Me fui al parque de los patos porque ya habían dado la noticia del atentado en el aeropuerto de Madrid, en un lugar muy sensible para causar terror. Me fui para no recordar las veces que lo advertí, y me entretuve viendo pasear a los padres con los niños con los juguetes recién traídos por el Olentzero, y luego me fui a la zona comercial a contagiarme de la nula preocupación de la gente, enfrascada en comprar y comprar regalos. Felices consumistas ajenos a la tragedia de la T-4 de Barajas, donde los comentaristas de la noticia, cautos ellos, iban cambiando el término «artefacto» -casi parece algo artístico- por coche bomba, para acabar hablando de una furgoneta. Tengo que agradecerles su mesurada descripción del atentado; sólo al día siguiente, cuando la pantalla de la televisión dio las imágenes, pude darme cuenta de la enormidad del atentado. No era un mero artefacto simbólico, que es lo que creí durante bastantes horas: iban a cargarse todo el edificio.

Ya me parecía que las cosas venían mal, pero lo menos que podíamos esperar es que lo dejaran para el año que viene y nos permitieran entrar bien en éste. Ni por esas. Al primero que le estropearon el fin de año fue a Zapatero, a la vez que a sus profecías sobre un futuro mejor que acababa de hacer el día anterior. Pero los que de verdad, de verdad, han sufrido este final de año son dos familias ecuatorianas a las que, quién se lo iba a decir, han padecido la desaparición de seres queridos aquí, en un país occidental, sin guerrillas ni paramilitares, ni narcos, con bienestar y seguridad. Quién se lo iba a decir. Máxime cuando el único problema que quedaba -a excepción del terrorismo islamista- estaba en vía de solución, pues hacía más de tres años que no mataban. ¿De qué les va a servir tanta charlatanería a estas familias?

No me podía creer que RNE interrumpiese el programa de la tarde para conectar con urgencia con el Hotel Hesperia de San Sebastián para recoger en directo la rueda de prensa de Arnaldo Otegi. Dios mío, qué importante, cuánto honor el que concede esta radio pública. Sólo le faltó aquella voz grave que anunciaba antes de los sones del himno: «Atención, habla Su Excelencia el Jefe del Estado». Y a fe mía que, como el medio es el mensaje, Arnaldo habló como tal, exigiendo, con la amenaza del terror ejercida pocas horas antes, la responsabilidad necesaria para seguir con el proceso. El representante de un partido ilegal, probablemente en un acto ilegal, tiene a su servicio, en conexión directa, a la radio pública del país para que realice su valoración política.
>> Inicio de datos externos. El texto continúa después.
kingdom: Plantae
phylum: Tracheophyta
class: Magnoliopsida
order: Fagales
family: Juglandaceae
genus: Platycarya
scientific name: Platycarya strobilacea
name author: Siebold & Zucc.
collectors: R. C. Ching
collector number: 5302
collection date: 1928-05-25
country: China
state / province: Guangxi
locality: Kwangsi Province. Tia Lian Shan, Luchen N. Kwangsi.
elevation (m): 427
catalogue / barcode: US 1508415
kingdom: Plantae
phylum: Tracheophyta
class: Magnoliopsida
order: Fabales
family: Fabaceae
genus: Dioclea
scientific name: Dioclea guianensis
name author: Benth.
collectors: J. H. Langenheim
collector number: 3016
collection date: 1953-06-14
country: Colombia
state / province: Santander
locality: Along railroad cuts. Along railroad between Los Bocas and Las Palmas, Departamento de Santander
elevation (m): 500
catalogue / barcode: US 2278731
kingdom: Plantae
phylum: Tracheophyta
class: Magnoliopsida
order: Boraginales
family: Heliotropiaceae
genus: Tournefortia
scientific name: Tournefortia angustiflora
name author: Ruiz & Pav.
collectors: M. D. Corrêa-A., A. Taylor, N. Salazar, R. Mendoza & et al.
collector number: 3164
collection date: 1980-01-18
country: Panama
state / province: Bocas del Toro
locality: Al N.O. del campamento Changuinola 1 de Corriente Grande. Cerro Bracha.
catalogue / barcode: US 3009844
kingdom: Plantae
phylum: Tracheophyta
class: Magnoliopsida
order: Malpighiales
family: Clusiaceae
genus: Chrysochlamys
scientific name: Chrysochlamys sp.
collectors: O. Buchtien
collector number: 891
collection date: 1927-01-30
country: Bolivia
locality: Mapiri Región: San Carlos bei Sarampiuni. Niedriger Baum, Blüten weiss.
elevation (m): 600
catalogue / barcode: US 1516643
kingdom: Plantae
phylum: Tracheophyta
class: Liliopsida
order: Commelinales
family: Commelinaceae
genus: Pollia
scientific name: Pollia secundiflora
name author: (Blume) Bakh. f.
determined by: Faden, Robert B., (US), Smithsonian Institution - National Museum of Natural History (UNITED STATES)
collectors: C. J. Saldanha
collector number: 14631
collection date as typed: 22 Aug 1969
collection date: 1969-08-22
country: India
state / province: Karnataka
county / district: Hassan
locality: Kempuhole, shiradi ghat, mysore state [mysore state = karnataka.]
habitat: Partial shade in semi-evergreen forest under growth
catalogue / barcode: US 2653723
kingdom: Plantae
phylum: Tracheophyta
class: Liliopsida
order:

El día de la indignidad acabó con una concentración de una cincuentena de amigos convocados por mensajes en el móvil por el más voluntarioso de todos ellos en la plaza Moyúa de Bilbao. Estuvimos allí no sé para qué; nadie se enteró. Un ilustre periodista madrileño me sacó de dudas: «Ahora nos encontramos; más adelante ya nos manifestaremos». Era cierto que necesitábamos encontrarnos para mitigar nuestra orfandad frente al terror. Así acabó el día de la indignidad, yéndose cada uno a su casa pensando en el final tragicómico de la película Alatriste: «El tercio no se rinde». Para qué se iban a rendir si ya estaban muertos y vendidos. Y la gente se cruzaba llevando sus paquetes de compras en la mano.